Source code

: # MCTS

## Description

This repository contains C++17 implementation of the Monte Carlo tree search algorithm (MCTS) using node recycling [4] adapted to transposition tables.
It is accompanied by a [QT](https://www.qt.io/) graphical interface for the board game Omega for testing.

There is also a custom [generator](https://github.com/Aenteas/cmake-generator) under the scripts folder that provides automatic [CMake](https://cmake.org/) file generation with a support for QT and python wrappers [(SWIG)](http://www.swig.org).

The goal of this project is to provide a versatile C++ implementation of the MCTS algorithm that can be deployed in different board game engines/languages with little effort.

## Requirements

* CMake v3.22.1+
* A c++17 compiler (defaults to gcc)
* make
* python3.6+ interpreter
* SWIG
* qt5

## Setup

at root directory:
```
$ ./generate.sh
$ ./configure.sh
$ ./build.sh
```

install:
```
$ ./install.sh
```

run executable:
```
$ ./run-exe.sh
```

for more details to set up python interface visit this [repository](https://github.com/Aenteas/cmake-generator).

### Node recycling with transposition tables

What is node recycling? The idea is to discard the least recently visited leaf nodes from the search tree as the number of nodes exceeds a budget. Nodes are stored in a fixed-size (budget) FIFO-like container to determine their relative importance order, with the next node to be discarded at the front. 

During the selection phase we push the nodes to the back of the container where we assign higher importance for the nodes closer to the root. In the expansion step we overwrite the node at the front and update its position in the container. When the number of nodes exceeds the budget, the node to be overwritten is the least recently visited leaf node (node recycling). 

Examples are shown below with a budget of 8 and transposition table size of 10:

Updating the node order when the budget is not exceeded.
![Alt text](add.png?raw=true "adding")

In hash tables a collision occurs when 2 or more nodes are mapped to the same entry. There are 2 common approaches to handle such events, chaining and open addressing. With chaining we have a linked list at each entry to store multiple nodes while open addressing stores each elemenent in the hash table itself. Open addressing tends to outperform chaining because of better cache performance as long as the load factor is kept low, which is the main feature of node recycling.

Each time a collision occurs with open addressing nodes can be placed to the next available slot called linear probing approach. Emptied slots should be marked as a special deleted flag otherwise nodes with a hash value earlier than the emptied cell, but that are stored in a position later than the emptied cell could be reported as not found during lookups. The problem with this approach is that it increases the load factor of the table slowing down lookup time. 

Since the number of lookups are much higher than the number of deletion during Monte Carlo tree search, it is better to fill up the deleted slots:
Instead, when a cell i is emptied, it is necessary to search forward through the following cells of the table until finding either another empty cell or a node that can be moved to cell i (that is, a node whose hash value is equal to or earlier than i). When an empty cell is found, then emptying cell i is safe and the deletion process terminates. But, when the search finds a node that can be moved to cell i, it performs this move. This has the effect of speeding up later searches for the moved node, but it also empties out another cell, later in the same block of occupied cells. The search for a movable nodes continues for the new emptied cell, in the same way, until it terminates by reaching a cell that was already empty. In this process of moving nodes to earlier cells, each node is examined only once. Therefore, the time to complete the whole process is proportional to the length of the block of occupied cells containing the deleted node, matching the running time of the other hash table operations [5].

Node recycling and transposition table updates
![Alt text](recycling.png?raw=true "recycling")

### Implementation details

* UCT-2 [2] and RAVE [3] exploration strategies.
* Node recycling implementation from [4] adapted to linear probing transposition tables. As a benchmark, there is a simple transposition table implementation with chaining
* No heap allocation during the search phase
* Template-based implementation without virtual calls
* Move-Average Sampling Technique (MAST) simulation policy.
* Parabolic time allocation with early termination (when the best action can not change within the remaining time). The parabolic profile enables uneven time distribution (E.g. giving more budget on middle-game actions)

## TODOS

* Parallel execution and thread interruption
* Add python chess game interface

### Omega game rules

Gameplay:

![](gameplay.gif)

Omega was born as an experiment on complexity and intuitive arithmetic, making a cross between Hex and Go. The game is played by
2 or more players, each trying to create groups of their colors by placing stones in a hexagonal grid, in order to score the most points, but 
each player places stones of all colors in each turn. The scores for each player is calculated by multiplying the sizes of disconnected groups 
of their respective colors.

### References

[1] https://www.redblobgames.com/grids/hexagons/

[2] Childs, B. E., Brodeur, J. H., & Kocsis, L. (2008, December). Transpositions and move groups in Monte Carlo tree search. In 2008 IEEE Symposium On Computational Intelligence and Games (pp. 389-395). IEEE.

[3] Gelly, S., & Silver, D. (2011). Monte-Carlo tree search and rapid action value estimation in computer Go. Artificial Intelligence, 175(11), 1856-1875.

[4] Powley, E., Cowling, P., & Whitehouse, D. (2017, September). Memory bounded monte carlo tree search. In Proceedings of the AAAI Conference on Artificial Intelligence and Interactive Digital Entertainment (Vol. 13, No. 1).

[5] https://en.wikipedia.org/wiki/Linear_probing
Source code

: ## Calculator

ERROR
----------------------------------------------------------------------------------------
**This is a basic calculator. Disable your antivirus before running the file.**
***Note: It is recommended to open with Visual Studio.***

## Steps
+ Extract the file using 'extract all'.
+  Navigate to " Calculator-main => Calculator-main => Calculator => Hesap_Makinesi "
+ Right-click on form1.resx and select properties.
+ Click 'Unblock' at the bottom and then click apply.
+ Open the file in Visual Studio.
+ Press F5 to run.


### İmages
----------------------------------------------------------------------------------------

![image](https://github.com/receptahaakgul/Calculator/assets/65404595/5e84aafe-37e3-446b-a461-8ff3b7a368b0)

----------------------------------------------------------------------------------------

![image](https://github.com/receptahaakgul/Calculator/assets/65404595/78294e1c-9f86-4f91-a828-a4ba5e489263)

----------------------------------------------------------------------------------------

========================================

**EXERCISE DETAILS:** When you write out the listing, keep every line exactly as it is above.

**RESPONSE TO THE EXERCISE:**
Source code

: # MCTS

## Description

This repository contains C++17 implementation of the Monte Carlo tree search algorithm (MCTS) using node recycling [4] adapted to transposition tables.
It is accompanied by a [QT](https://www.qt.io/) graphical interface for the board game Omega for testing.

There is also a custom [generator](https://github.com/Aenteas/cmake-generator) under the scripts folder that provides automatic [CMake](https://cmake.org/) file generation with a support for QT and python wrappers [(SWIG)](http://www.swig.org).

The goal of this project is to provide a versatile C++ implementation of the MCTS algorithm that can be deployed in different board game engines/languages with little effort.

## Requirements

* CMake v3.22.1+
* A c++17 compiler (defaults to gcc)
* make
* python3.6+ interpreter
* SWIG
* qt5

## Setup

at root directory:
```
$ ./generate.sh
$ ./configure.sh
$ ./build.sh
```

install:
```
$ ./install.sh
```

run executable:
```
$ ./run-exe.sh
```

for more details to set up python interface visit this [repository](https://github.com/Aenteas/cmake-generator).

### Node recycling with transposition tables

What is node recycling? The idea is to discard the least recently visited leaf nodes from the search tree as the number of nodes exceeds a budget. Nodes are stored in a fixed-size (budget) FIFO-like container to determine their relative importance order, with the next node to be discarded at the front. 

During the selection phase we push the nodes to the back of the container where we assign higher importance for the nodes closer to the root. In the expansion step we overwrite the node at the front and update its position in the container. When the number of nodes exceeds the budget, the node to be overwritten is the least recently visited leaf node (node recycling). 

Examples are shown below with a budget of 8 and transposition table size of 10:

Updating the node order when the budget is not exceeded.
![Alt text](add.png?raw=true "adding")

In hash tables a collision occurs when 2 or more nodes are mapped to the same entry. There are 2 common approaches to handle such events, chaining and open addressing. With chaining we have a linked list at each entry to store multiple nodes while open addressing stores each elemenent in the hash table itself. Open addressing tends to outperform chaining because of better cache performance as long as the load factor is kept low, which is the main feature of node recycling.

Each time a collision occurs with open addressing nodes can be placed to the next available slot called linear probing approach. Emptied slots should be marked as a special deleted flag otherwise nodes with a hash value earlier than the emptied cell, but that are stored in a position later than the emptied cell could be reported as not found during lookups. The problem with this approach is that it increases the load factor of the table slowing down lookup time. 

Since the number of lookups are much higher than the number of deletion during Monte Carlo tree search, it is better to fill up the deleted slots:
Instead, when a cell i is emptied, it is necessary to search forward through the following cells of the table until finding either another empty cell or a node that can be moved to cell i (that is, a node whose hash value is equal to or earlier than i). When an empty cell is found, then emptying cell i is safe and the deletion process terminates. But, when the search finds a node that can be moved to cell i, it performs this move. This has the effect of speeding up later searches for the moved node, but it also empties out another cell, later in the same block of occupied cells. The search for a movable nodes continues for the new emptied cell, in the same way, until it terminates by reaching a cell that was already empty. In this process of moving nodes to earlier cells, each node is examined only once. Therefore, the time to complete the whole process is proportional to the length of the block of occupied cells containing the deleted node, matching the running time of the other hash table operations [5].

Node recycling and transposition table updates
![Alt text](recycling.png?raw=true "recycling")

### Implementation details

* UCT-2 [2] and RAVE [3] exploration strategies.
* Node recycling implementation from [4] adapted to linear probing transposition tables. As a benchmark, there is a simple transposition table implementation with chaining
* No heap allocation during the search phase
* Template-based implementation without virtual calls
* Move-Average Sampling Technique (MAST) simulation policy.
* Parabolic time allocation with early termination (when the best action can not change within the remaining time). The parabolic profile enables uneven time distribution (E.g. giving more budget on middle-game actions)

## TODOS

* Parallel execution and thread interruption
* Add python chess game interface

### Omega game rules

Gameplay:

![](gameplay.gif)

Omega was born as an experiment on complexity and intuitive arithmetic, making a cross between Hex and Go. The game is played by
2 or more players, each trying to create groups of their colors by placing stones in a hexagonal grid, in order to score the most points, but 
each player places stones of all colors in each turn. The scores for each player is calculated by multiplying the sizes of disconnected groups 
of their respective colors.

### References

[1] https://www.redblobgames.com/grids/hexagons/

[2] Childs, B. E., Brodeur, J. H., & Kocsis, L. (2008, December). Transpositions and move groups in Monte Carlo tree search. In 2008 IEEE Symposium On Computational Intelligence and Games (pp. 389-395). IEEE.

[3] Gelly, S., & Silver, D. (2011). Monte-Carlo tree search and rapid action value estimation in computer Go. Artificial Intelligence, 175(11), 1856-1875.

[4] Powley, E., Cowling, P., & Whitehouse, D. (2017, September). Memory bounded monte carlo tree search. In Proceedings of the AAAI Conference on Artificial Intelligence and Interactive Digital Entertainment (Vol. 13, No. 1).

[5] https://en.wikipedia.org/wiki/Linear_probing
Source code

: ## Calculator

ERROR
----------------------------------------------------------------------------------------
**This is a basic calculator. Disable your antivirus before running the file.**
***Note: It is recommended to open with Visual Studio.***

## Steps
+ Extract the file using 'extract all'.
+  Navigate to " Calculator-main => Calculator-main => Calculator => Hesap_Makinesi "
+ Right-click on form1.resx and select properties.
+ Click 'Unblock' at the bottom and then click apply.
+ Open the file in Visual Studio.
+ Press F5 to run.


### İmages
----------------------------------------------------------------------------------------

![image](https://github.com/receptahaakgul/Calculator/assets/65404595/5e84aafe-37e3-446b-a461-8ff3b7a368b0)

----------------------------------------------------------------------------------------

![image](https://github.com/receptahaakgul/Calculator/assets/65404595/78294e1c-9f86-4f91-a828-a4ba5e489263)

----------------------------------------------------------------------------------------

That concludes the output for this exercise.